■ 課題の指示
WALについての文章によると、XLogInsertRecordは新しいレコードをどこに挿入しますか。

■ 読む文章
□ □ □ □ □

アーカイブからのリカバリもしくはスタンバイモードにおいて、サーバでは定期的に通常運用でのチェックポイント処理と似た再開始点処理を行います。これは、すでに再生されたWALを再度読み込む必要がないよう、ディスクに現在の状態を強制的に書き込み、pg_controlファイルを更新します。またpg_xlogディレクトリの中の古いログセグメントを再利用できるようにします。 再開始点処理はチェックポイントレコードに対してしか実施されないので、マスタ側のチェックポイント処理よりも発生頻度が多いということはありません。 再開始点は、最後の再開始点より少なくともcheckpoint_timeout秒が経過しているか、あるいはmax_wal_sizeを超えそうな場合に起動されます。 しかし、再開始点が実施できるための制約事項により、リカバリの際には1回のチェックポイント分のWALを上限に、max_wal_sizeを超えてしまいがちです。 (どのみちmax_wal_sizeはハードリミットではないので、ディスクスペースを使い尽くしてしまわないように、常に十分な余裕を持っておくべきです)

よく使われる2つの内部用WAL関数があります。 XLogInsertRecordXLogFlushです。 XLogInsertRecordは共有メモリ上のWALバッファに新しいレコードを挿入します。 新しいレコードを挿入する余地がない時は、XLogInsertRecordは、満杯になったWALバッファを書き込み(カーネルキャッシュに移動)しなければいけません。 これは望ましいことではありません。 なぜなら、データベースへの低レベルの変更(例えば行の挿入)の度にXLogInsertRecordが呼ばれますが、そのような場合には変更を受けたページに対して排他ロックがかかっており、それゆえこの操作は可能な限り高速に実行されなければなりません。 さらに悪いことには、WALバッファへの書き込みの際に、さらに時間がかかる、強制的な新しいログセグメントの生成が必要となるかもしれません。 通常、WALの書き込み、吐き出しはXLogFlush要求で実施されます。 これはたいていの場合、トランザクションコミットの際に永続的な記憶領域にトランザクションレコードが吐き出されることを保証するために行われます。 ログ出力が大量に行われるシステムでは、XLogInsertRecordによって必要となる書き込みを防ぐほどにはXLogFlush要求が頻繁に起こらないかもしれません。 そういうシステムでは、wal_buffersパラメータを変更してWALバッファの数を増やしてください。 full_page_writesが設定され、かつ、システムが高負荷状態である場合、wal_buffersを高くすることで、各チェックポイントの直後の応答時間を滑らかにすることができます。

commit_delayパラメータは、XLogFlush内でロックを取得してからグループコミット上位者が何マイクロ秒休止するかを定義します。一方、グループコミット追従者は上位者の後に並びます。 すべてが上位者の結果として生ずる同期操作によりフラッシュされるように、この遅延は他のサーバプロセスがそれらのコミットレコードをWALバッファに追加することを許容します。 fsyncが有効でないか、またはcommit_siblingsより少ない他のセッションがその時点で活動しているトランザクションであれば休止は行われません。 他の何らかのセッションが直ぐにでもコミットするという起こりそうにない時の休止を避けるものです。 いくつかのプラットフォームにおいて、休止要求の分解能は10ミリ秒で、1から10000マイクロ秒の間のcommit_delayの設定は、どの値でも同じ効果となることを覚えておいてください。 いくつかのプラットフォームで、休止操作はパラメータによって要求された時間よりわずかに長くなることも覚えておいてください。

□ □ □ □ □

■ 抽出レコード
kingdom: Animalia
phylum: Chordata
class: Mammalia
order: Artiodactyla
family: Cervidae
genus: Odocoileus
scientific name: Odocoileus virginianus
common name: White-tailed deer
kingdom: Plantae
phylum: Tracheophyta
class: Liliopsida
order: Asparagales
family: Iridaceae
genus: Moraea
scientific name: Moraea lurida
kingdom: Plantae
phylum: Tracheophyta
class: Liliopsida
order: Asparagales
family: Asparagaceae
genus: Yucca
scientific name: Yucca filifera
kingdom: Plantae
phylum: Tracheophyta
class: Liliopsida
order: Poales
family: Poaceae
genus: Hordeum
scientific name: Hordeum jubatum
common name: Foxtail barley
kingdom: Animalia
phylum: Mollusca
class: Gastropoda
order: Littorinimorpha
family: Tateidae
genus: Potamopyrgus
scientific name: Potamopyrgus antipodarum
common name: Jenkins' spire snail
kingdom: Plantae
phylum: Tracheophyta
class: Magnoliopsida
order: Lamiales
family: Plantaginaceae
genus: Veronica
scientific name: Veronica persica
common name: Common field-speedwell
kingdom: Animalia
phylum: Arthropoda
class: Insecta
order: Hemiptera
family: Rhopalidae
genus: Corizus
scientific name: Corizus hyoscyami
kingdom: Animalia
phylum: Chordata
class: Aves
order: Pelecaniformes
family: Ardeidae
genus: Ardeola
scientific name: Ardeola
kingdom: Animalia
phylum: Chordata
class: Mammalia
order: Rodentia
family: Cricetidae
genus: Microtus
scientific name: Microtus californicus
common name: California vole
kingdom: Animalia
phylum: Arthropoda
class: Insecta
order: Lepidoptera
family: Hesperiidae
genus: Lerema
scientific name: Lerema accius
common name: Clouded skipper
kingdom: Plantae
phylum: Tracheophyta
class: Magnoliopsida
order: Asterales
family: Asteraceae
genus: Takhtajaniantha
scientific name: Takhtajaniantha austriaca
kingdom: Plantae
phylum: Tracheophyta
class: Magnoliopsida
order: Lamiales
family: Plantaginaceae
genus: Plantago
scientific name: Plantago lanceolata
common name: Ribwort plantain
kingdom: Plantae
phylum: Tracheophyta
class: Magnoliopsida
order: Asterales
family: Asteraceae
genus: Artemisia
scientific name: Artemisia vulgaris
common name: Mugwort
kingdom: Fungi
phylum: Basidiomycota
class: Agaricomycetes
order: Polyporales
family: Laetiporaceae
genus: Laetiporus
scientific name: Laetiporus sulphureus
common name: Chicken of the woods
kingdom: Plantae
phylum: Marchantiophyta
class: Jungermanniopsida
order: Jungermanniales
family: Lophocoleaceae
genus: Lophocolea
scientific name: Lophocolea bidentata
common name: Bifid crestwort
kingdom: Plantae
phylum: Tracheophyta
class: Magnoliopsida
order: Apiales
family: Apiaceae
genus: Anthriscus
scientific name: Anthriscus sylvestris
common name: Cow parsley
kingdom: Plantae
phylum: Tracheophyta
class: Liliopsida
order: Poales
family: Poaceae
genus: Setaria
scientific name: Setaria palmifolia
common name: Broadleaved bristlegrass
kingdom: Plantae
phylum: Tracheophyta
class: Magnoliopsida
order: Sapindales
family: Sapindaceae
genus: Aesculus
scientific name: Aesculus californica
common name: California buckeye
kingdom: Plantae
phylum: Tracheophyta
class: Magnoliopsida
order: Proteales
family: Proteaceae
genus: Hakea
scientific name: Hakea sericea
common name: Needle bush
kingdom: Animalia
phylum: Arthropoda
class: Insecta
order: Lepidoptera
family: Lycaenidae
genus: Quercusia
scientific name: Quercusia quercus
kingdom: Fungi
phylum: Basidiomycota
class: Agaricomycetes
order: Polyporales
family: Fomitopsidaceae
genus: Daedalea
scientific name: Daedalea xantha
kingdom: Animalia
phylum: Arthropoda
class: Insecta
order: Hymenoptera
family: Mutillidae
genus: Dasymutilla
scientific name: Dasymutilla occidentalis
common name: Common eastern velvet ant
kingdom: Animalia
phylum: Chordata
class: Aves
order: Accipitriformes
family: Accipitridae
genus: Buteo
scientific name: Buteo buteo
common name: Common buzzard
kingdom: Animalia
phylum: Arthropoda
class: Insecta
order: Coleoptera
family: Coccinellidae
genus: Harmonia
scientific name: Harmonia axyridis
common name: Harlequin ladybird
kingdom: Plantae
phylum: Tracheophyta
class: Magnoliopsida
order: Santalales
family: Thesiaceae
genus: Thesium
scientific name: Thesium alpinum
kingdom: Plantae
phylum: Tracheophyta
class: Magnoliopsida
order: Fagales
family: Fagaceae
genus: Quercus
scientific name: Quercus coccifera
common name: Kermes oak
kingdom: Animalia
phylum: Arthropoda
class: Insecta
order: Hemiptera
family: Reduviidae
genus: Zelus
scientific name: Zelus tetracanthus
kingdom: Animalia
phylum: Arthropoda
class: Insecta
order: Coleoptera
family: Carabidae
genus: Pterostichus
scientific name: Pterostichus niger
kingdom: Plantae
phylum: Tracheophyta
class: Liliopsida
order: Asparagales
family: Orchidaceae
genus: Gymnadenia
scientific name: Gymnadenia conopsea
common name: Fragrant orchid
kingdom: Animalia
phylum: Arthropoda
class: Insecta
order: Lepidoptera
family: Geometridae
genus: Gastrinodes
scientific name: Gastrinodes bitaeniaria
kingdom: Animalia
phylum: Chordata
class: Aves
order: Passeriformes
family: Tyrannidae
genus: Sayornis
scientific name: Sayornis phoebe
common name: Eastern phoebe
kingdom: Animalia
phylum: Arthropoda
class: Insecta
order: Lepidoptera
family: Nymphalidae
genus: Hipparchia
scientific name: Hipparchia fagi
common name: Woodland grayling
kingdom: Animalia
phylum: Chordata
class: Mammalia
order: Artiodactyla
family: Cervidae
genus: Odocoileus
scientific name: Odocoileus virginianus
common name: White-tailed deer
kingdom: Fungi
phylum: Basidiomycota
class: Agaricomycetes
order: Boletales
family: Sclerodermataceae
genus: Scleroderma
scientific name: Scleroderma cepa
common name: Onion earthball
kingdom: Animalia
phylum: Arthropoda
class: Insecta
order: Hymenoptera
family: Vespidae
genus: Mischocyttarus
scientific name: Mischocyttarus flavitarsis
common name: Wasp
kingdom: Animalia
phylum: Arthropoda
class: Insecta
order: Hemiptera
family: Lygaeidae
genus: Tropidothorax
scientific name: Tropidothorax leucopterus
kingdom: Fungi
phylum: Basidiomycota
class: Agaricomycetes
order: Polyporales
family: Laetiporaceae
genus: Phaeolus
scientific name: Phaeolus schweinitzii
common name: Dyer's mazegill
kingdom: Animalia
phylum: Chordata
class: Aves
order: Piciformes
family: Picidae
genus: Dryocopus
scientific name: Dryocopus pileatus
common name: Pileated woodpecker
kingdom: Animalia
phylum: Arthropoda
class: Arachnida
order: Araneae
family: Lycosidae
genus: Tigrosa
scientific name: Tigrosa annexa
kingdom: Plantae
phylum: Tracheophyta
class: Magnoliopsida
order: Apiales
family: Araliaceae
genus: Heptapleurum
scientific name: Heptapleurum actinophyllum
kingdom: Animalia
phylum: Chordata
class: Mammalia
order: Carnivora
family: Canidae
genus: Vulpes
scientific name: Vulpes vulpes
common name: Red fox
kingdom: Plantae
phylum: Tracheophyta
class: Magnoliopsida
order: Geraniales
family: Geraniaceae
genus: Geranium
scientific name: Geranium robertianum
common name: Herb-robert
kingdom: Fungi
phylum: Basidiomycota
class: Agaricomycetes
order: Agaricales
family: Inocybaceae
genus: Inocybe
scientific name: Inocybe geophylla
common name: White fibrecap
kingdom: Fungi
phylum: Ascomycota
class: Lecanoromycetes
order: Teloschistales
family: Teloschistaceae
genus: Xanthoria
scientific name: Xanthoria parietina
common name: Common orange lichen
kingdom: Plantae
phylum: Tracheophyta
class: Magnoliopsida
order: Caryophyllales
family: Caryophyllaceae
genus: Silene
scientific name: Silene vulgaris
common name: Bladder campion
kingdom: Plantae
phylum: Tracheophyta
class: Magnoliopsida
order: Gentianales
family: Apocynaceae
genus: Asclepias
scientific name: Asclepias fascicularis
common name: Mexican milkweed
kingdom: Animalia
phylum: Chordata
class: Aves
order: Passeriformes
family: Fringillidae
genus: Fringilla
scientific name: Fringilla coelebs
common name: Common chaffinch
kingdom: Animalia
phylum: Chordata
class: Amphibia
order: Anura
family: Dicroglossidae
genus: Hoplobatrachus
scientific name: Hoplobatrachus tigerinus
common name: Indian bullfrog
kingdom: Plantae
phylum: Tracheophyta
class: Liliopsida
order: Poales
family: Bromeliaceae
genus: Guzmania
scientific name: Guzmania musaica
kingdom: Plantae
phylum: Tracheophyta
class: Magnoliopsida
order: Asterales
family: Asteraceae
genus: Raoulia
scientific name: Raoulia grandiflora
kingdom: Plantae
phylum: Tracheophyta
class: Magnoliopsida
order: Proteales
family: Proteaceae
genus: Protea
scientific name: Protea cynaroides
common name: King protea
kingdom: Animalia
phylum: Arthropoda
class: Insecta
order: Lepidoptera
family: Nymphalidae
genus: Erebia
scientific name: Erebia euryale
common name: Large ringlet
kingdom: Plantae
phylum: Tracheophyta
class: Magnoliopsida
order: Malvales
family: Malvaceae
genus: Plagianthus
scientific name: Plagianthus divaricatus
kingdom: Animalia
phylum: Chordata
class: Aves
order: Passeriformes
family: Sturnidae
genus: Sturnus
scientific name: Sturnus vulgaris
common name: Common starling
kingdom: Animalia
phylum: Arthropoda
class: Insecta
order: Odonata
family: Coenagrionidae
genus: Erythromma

□ □ □ □ □

■ 解答
共有メモリ上のWALバッファに挿入します。